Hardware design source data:
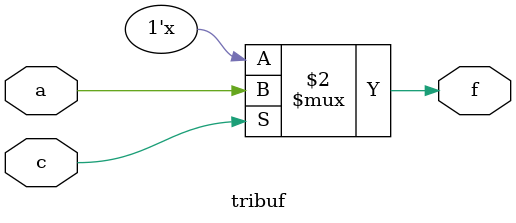
<source format=v>
module tribuf (f,a,c);
  input a,c;
  output f;
  assign f = (c==0)? 1'bz : a;
endmodule


</source>
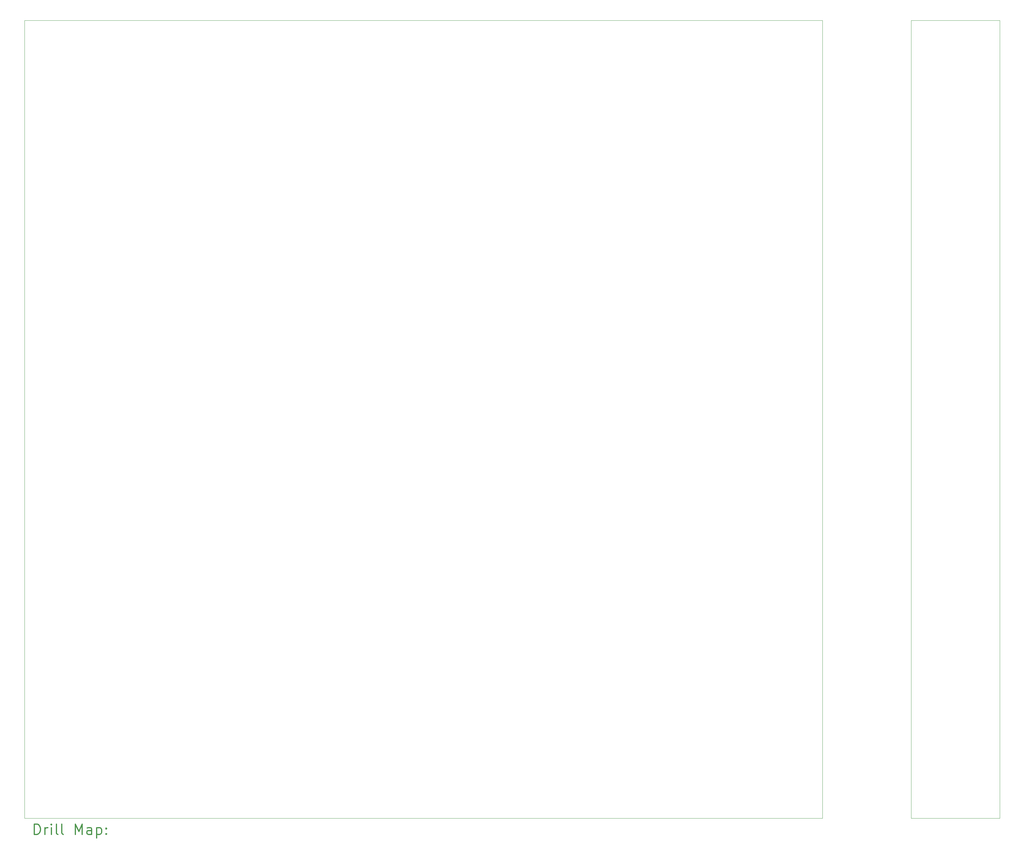
<source format=gbr>
%FSLAX45Y45*%
G04 Gerber Fmt 4.5, Leading zero omitted, Abs format (unit mm)*
G04 Created by KiCad (PCBNEW (5.1.4)-1) date 2020-04-23 20:30:22*
%MOMM*%
%LPD*%
G04 APERTURE LIST*
%ADD10C,0.050000*%
%ADD11C,0.200000*%
%ADD12C,0.300000*%
G04 APERTURE END LIST*
D10*
X26670000Y-24130000D02*
X26670000Y-1270000D01*
X29210000Y-24130000D02*
X26670000Y-24130000D01*
X29210000Y-1270000D02*
X29210000Y-24130000D01*
X26670000Y-1270000D02*
X29210000Y-1270000D01*
X1270000Y-24130000D02*
X1270000Y-1270000D01*
X24130000Y-24130000D02*
X1270000Y-24130000D01*
X24130000Y-1270000D02*
X24130000Y-24130000D01*
X1270000Y-1270000D02*
X24130000Y-1270000D01*
D11*
D12*
X1553928Y-24598214D02*
X1553928Y-24298214D01*
X1625357Y-24298214D01*
X1668214Y-24312500D01*
X1696786Y-24341071D01*
X1711071Y-24369643D01*
X1725357Y-24426786D01*
X1725357Y-24469643D01*
X1711071Y-24526786D01*
X1696786Y-24555357D01*
X1668214Y-24583929D01*
X1625357Y-24598214D01*
X1553928Y-24598214D01*
X1853928Y-24598214D02*
X1853928Y-24398214D01*
X1853928Y-24455357D02*
X1868214Y-24426786D01*
X1882500Y-24412500D01*
X1911071Y-24398214D01*
X1939643Y-24398214D01*
X2039643Y-24598214D02*
X2039643Y-24398214D01*
X2039643Y-24298214D02*
X2025357Y-24312500D01*
X2039643Y-24326786D01*
X2053928Y-24312500D01*
X2039643Y-24298214D01*
X2039643Y-24326786D01*
X2225357Y-24598214D02*
X2196786Y-24583929D01*
X2182500Y-24555357D01*
X2182500Y-24298214D01*
X2382500Y-24598214D02*
X2353928Y-24583929D01*
X2339643Y-24555357D01*
X2339643Y-24298214D01*
X2725357Y-24598214D02*
X2725357Y-24298214D01*
X2825357Y-24512500D01*
X2925357Y-24298214D01*
X2925357Y-24598214D01*
X3196786Y-24598214D02*
X3196786Y-24441071D01*
X3182500Y-24412500D01*
X3153928Y-24398214D01*
X3096786Y-24398214D01*
X3068214Y-24412500D01*
X3196786Y-24583929D02*
X3168214Y-24598214D01*
X3096786Y-24598214D01*
X3068214Y-24583929D01*
X3053928Y-24555357D01*
X3053928Y-24526786D01*
X3068214Y-24498214D01*
X3096786Y-24483929D01*
X3168214Y-24483929D01*
X3196786Y-24469643D01*
X3339643Y-24398214D02*
X3339643Y-24698214D01*
X3339643Y-24412500D02*
X3368214Y-24398214D01*
X3425357Y-24398214D01*
X3453928Y-24412500D01*
X3468214Y-24426786D01*
X3482500Y-24455357D01*
X3482500Y-24541071D01*
X3468214Y-24569643D01*
X3453928Y-24583929D01*
X3425357Y-24598214D01*
X3368214Y-24598214D01*
X3339643Y-24583929D01*
X3611071Y-24569643D02*
X3625357Y-24583929D01*
X3611071Y-24598214D01*
X3596786Y-24583929D01*
X3611071Y-24569643D01*
X3611071Y-24598214D01*
X3611071Y-24412500D02*
X3625357Y-24426786D01*
X3611071Y-24441071D01*
X3596786Y-24426786D01*
X3611071Y-24412500D01*
X3611071Y-24441071D01*
M02*

</source>
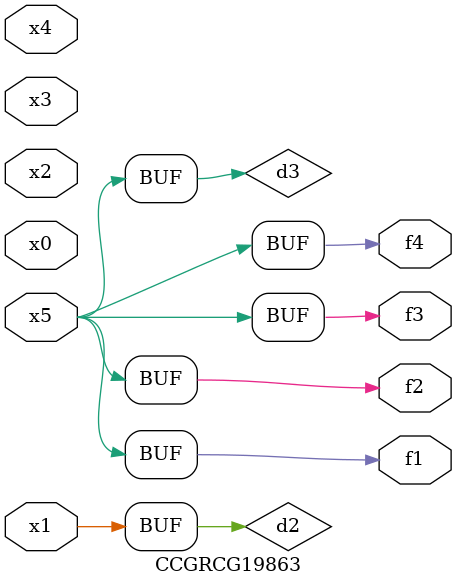
<source format=v>
module CCGRCG19863(
	input x0, x1, x2, x3, x4, x5,
	output f1, f2, f3, f4
);

	wire d1, d2, d3;

	not (d1, x5);
	or (d2, x1);
	xnor (d3, d1);
	assign f1 = d3;
	assign f2 = d3;
	assign f3 = d3;
	assign f4 = d3;
endmodule

</source>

■ PROMPT ■
Copy out every line of the data above, taking care to leave the pictures out.

■ RESPONSE ■
<source format=v>
module tribuf (f,a,c);
  input a,c;
  output f;
  assign f = (c==0)? 1'bz : a;
endmodule


</source>
<source format=gbr>
%FSLAX45Y45*%
G04 Gerber Fmt 4.5, Leading zero omitted, Abs format (unit mm)*
G04 Created by KiCad (PCBNEW (5.1.4)-1) date 2020-04-23 20:30:22*
%MOMM*%
%LPD*%
G04 APERTURE LIST*
%ADD10C,0.050000*%
%ADD11C,0.200000*%
%ADD12C,0.300000*%
G04 APERTURE END LIST*
D10*
X26670000Y-24130000D02*
X26670000Y-1270000D01*
X29210000Y-24130000D02*
X26670000Y-24130000D01*
X29210000Y-1270000D02*
X29210000Y-24130000D01*
X26670000Y-1270000D02*
X29210000Y-1270000D01*
X1270000Y-24130000D02*
X1270000Y-1270000D01*
X24130000Y-24130000D02*
X1270000Y-24130000D01*
X24130000Y-1270000D02*
X24130000Y-24130000D01*
X1270000Y-1270000D02*
X24130000Y-1270000D01*
D11*
D12*
X1553928Y-24598214D02*
X1553928Y-24298214D01*
X1625357Y-24298214D01*
X1668214Y-24312500D01*
X1696786Y-24341071D01*
X1711071Y-24369643D01*
X1725357Y-24426786D01*
X1725357Y-24469643D01*
X1711071Y-24526786D01*
X1696786Y-24555357D01*
X1668214Y-24583929D01*
X1625357Y-24598214D01*
X1553928Y-24598214D01*
X1853928Y-24598214D02*
X1853928Y-24398214D01*
X1853928Y-24455357D02*
X1868214Y-24426786D01*
X1882500Y-24412500D01*
X1911071Y-24398214D01*
X1939643Y-24398214D01*
X2039643Y-24598214D02*
X2039643Y-24398214D01*
X2039643Y-24298214D02*
X2025357Y-24312500D01*
X2039643Y-24326786D01*
X2053928Y-24312500D01*
X2039643Y-24298214D01*
X2039643Y-24326786D01*
X2225357Y-24598214D02*
X2196786Y-24583929D01*
X2182500Y-24555357D01*
X2182500Y-24298214D01*
X2382500Y-24598214D02*
X2353928Y-24583929D01*
X2339643Y-24555357D01*
X2339643Y-24298214D01*
X2725357Y-24598214D02*
X2725357Y-24298214D01*
X2825357Y-24512500D01*
X2925357Y-24298214D01*
X2925357Y-24598214D01*
X3196786Y-24598214D02*
X3196786Y-24441071D01*
X3182500Y-24412500D01*
X3153928Y-24398214D01*
X3096786Y-24398214D01*
X3068214Y-24412500D01*
X3196786Y-24583929D02*
X3168214Y-24598214D01*
X3096786Y-24598214D01*
X3068214Y-24583929D01*
X3053928Y-24555357D01*
X3053928Y-24526786D01*
X3068214Y-24498214D01*
X3096786Y-24483929D01*
X3168214Y-24483929D01*
X3196786Y-24469643D01*
X3339643Y-24398214D02*
X3339643Y-24698214D01*
X3339643Y-24412500D02*
X3368214Y-24398214D01*
X3425357Y-24398214D01*
X3453928Y-24412500D01*
X3468214Y-24426786D01*
X3482500Y-24455357D01*
X3482500Y-24541071D01*
X3468214Y-24569643D01*
X3453928Y-24583929D01*
X3425357Y-24598214D01*
X3368214Y-24598214D01*
X3339643Y-24583929D01*
X3611071Y-24569643D02*
X3625357Y-24583929D01*
X3611071Y-24598214D01*
X3596786Y-24583929D01*
X3611071Y-24569643D01*
X3611071Y-24598214D01*
X3611071Y-24412500D02*
X3625357Y-24426786D01*
X3611071Y-24441071D01*
X3596786Y-24426786D01*
X3611071Y-24412500D01*
X3611071Y-24441071D01*
M02*

</source>
<source format=v>
module CCGRCG19863(
	input x0, x1, x2, x3, x4, x5,
	output f1, f2, f3, f4
);

	wire d1, d2, d3;

	not (d1, x5);
	or (d2, x1);
	xnor (d3, d1);
	assign f1 = d3;
	assign f2 = d3;
	assign f3 = d3;
	assign f4 = d3;
endmodule

</source>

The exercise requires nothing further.